Australia Day, celebrated every 26th of January, is basically the country's foundation day. It commemorates the arrival of of the British First Fleet at Sydney Cove in 1788 that also marked the start of European colonization of the Australian continent. The event is made even more memorable by the fact that the fleet almost never made it ashore, as several of the ships encountered difficulties before they were finally able to land.

During the first few years of the Australian colonies, the date was never officially recognized by the government as n anniversary. However, many of the new settlers, especially the convicts (who made majority of the Fleet's civilian passengers), held informal celebrations on this day, declaring their love for the land. Eventually, many prominent officials joined in on the celebrations during this day.

By the start of the 1800's the celebrations in the colonies had become so widespread that the newspapers have began referring to the 26th of January as Foundation day. Eventually, in 1818, then Governor Lachlan Macqurie finally declared the celebration of Foundation Day in the colonies to be an official holiday. The announcement was befitting, as that year coincides with the 30th anniversary of the colonies.

It is interesting to note that Foundation Day is initially considered more of a New South Wales celebration, as the other colonies actually have their own commemoration dates for their foundation. It was not until the centenary of the colonies that all of them agreed to a single Foundation Day. The holiday also took on several different names, starting from Foundation Day, to Anniversary Day, and even ANA Day. With the establishment of the Federation in the early years of the 1900's, the days has since been officially recognized as Australia Day.

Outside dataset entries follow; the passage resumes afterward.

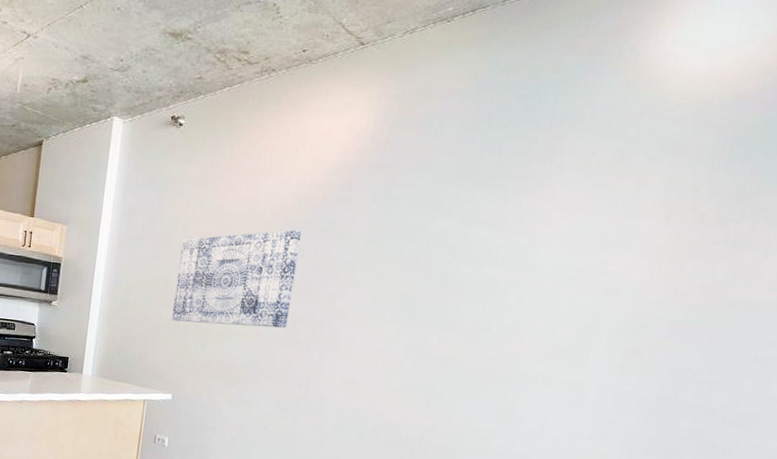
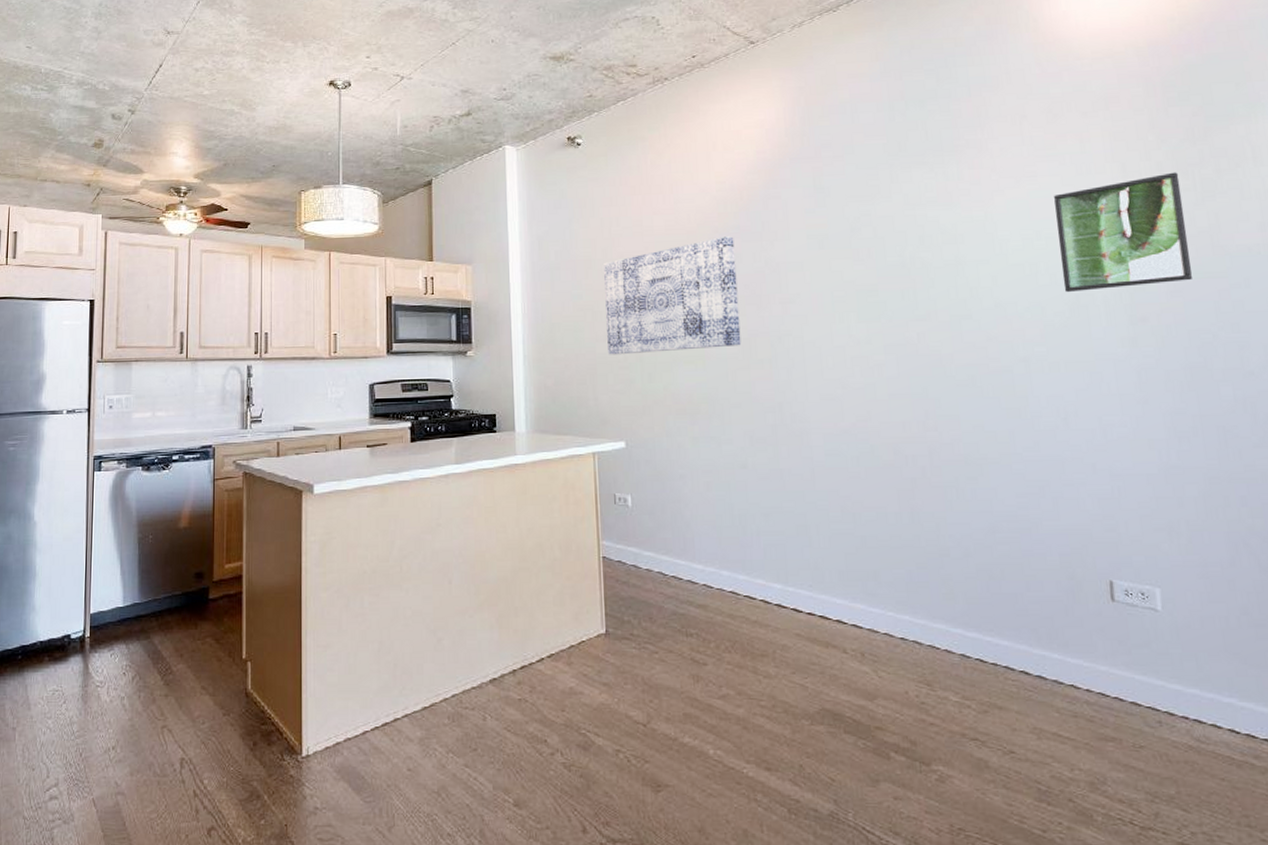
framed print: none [577,225,716,325] -> present [1054,172,1193,292]

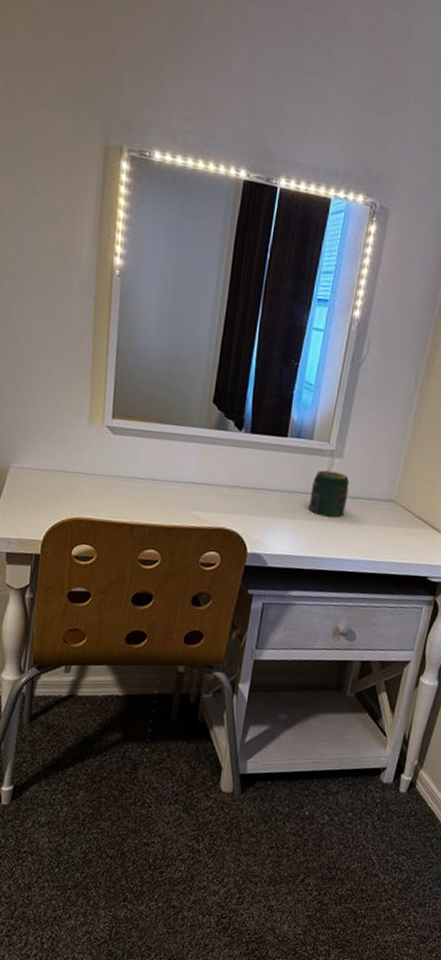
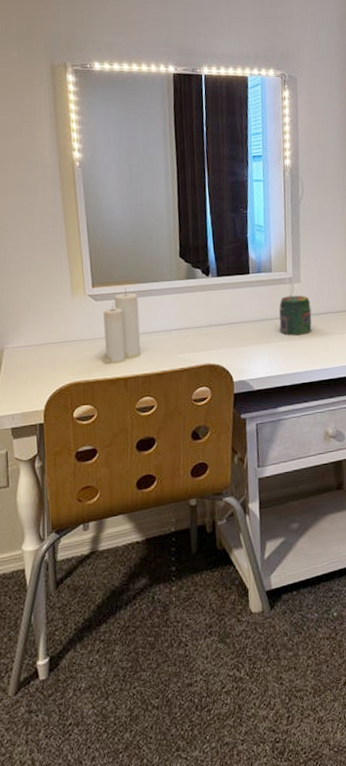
candle: none [110,425,160,509] -> present [101,287,142,365]

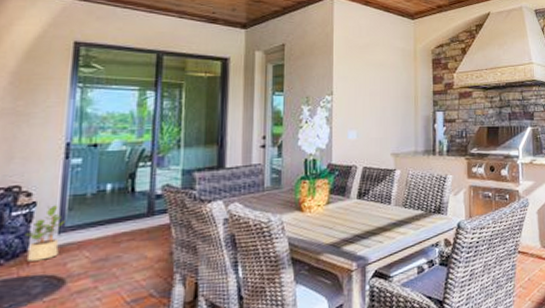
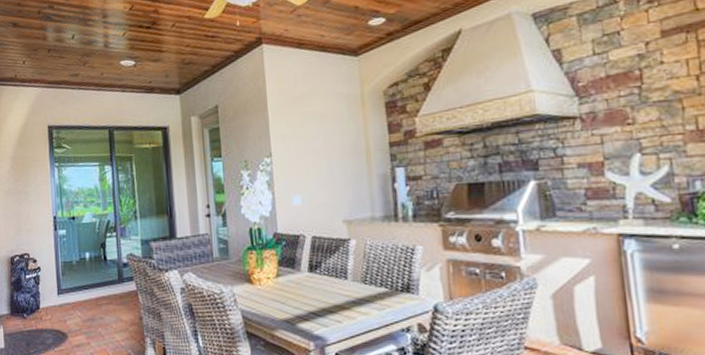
potted plant: present [24,205,65,261] -> none [36,270,61,317]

However, while there are a lot of parties and celebrations on this day, not all groups are on a joyful mood on this one. In particular, some Australian Aboriginal communities often referred to this one as Invasion Day, the day that white settlers have driven them out of their lands. But the Australian government has been on an effort to use this day to mark reconciliation between the two parties. And with the increased Aboriginal participation in the celebrations in the last few years. This is definitely a good sign for the country.